In the Spanish theater of the Renaissance, the word “decorum” described the congruence between the post held by a character and the language or costume used onstage. The list of Republican leaders concerned by the lack of decorum shown by President Trump is impressive: Paul Ryan, Speaker of the House; senators Lindsey Graham, Ben Sasse and John McCain; representative Ileana Ros-Lehtinen, and I’ll stop writing names so as not to turn this article into a boring telephone book.
The argument made by Ana Navarro and numerous other Republican figures is that Trump’s behavior is not proper for a White House tenant. Just as, during the campaign, it was not proper to tack nicknames onto the names of adversaries or mock a critical journalist who suffered a neurological syndrome that produced spastic movements. That’s just not done. It’s something typical of yokels, not of true statesmen, even if it’s useful to gain the votes of a certain type of voter who lacks empathy.
In the 1950s there was a legend that the U.S. political parties might face off harshly, but when it came to National Security they acted in concert. Not true. It never was true. American parties are like other parties in the rest of the world and carry their conflicts everywhere.

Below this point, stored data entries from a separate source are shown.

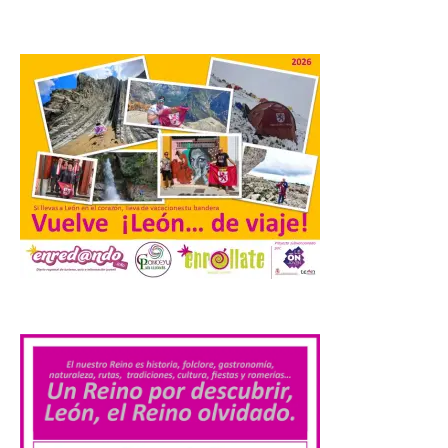
por SpaceX. La incorporación de esta
tecnología forma parte del compromiso
de Iberia con la innovación […]
La Junta promueve la
contratación temporal de
jóvenes desempleados
para la realización de
obras y servicios de
interés general y social
con más de 8,7 millones de
euros de inversión
6 Ago 2026
.
La Consejería de
Industria, Universidades,
Empleo y Comercio
destina 8,75 millones de
euros al programa JOVEL
2026, cofinanciado por el Fondo Social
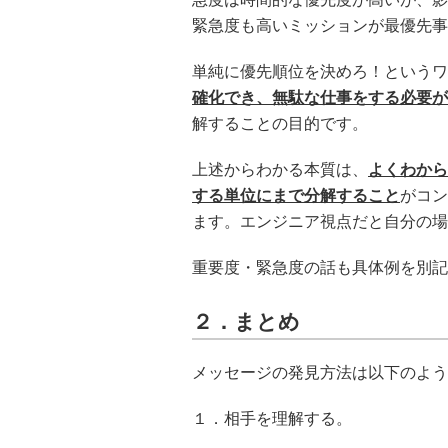
緊急度も高いミッションが最優先事
単純に優先順位を決めろ！というワ
確化でき、無駄な仕事をする必要が
解することの目的です。
上述からわかる本質は、
よくわから
する単位にまで分解すること
がコン
ます。エンジニア視点だと自分の場
重要度・緊急度の話も具体例を別記
２．まとめ
メッセージの発見方法は以下のよう
１．相手を理解する。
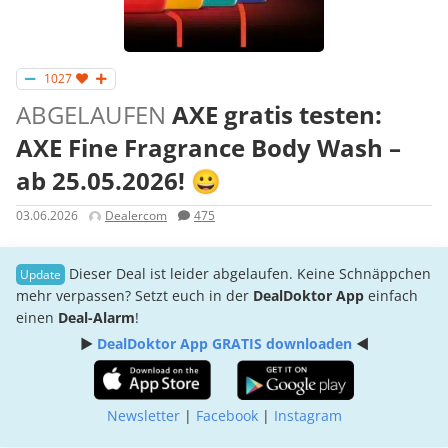
1027
ABGELAUFEN
AXE gratis testen:
AXE Fine Fragrance Body Wash –
ab 25.05.2026! 😀
03.06.2026
Dealercom
475
Dieser Deal ist leider abgelaufen. Keine Schnäppchen
mehr verpassen? Setzt euch in der
DealDoktor App
einfach
einen
Deal-Alarm
!
►
DealDoktor App GRATIS downloaden
◄
Newsletter
|
Facebook
|
Instagram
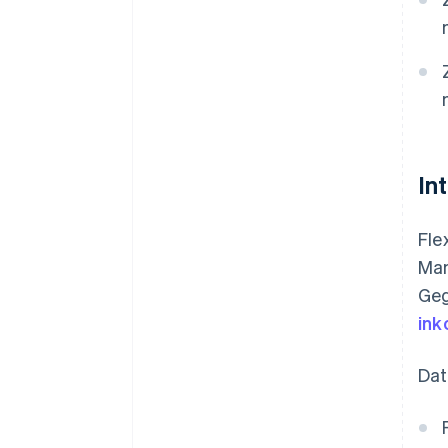
In
Fle
Man
Geg
in
Dat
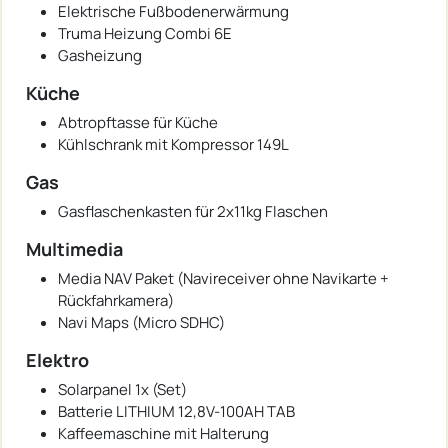
Elektrische Fußbodenerwärmung
Truma Heizung Combi 6E
Gasheizung
Küche
Abtropftasse für Küche
Kühlschrank mit Kompressor 149L
Gas
Gasflaschenkasten für 2x11kg Flaschen
Multimedia
Media NAV Paket (Navireceiver ohne Navikarte +
Rückfahrkamera)
Navi Maps (Micro SDHC)
Elektro
Solarpanel 1x (Set)
Batterie LITHIUM 12,8V-100AH TAB
Kaffeemaschine mit Halterung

Nevertheless, there is a fundamental difference in favor of the American experience. The legislators on the ruling benches in the U.S., both in the House and the Senate, are not obligated to obey the president when the time comes to vote. The idea of representative democracy in this country is that the politicians represent those who elected them, not the parties of which they’re members. For that reason, Trump — although he holds an absolute majority in both chambers — does not have the votes he needs to replace the health plan known as Obamacare.
I suspect that the conflict between Trump and the party that sponsored him will grow. That’s what a Republican congressman tried to say when he told me confidentially: “I can’t wait for the year 2020, when this nightmare will come to an end.” He was hoping that Trump will be a one-term president.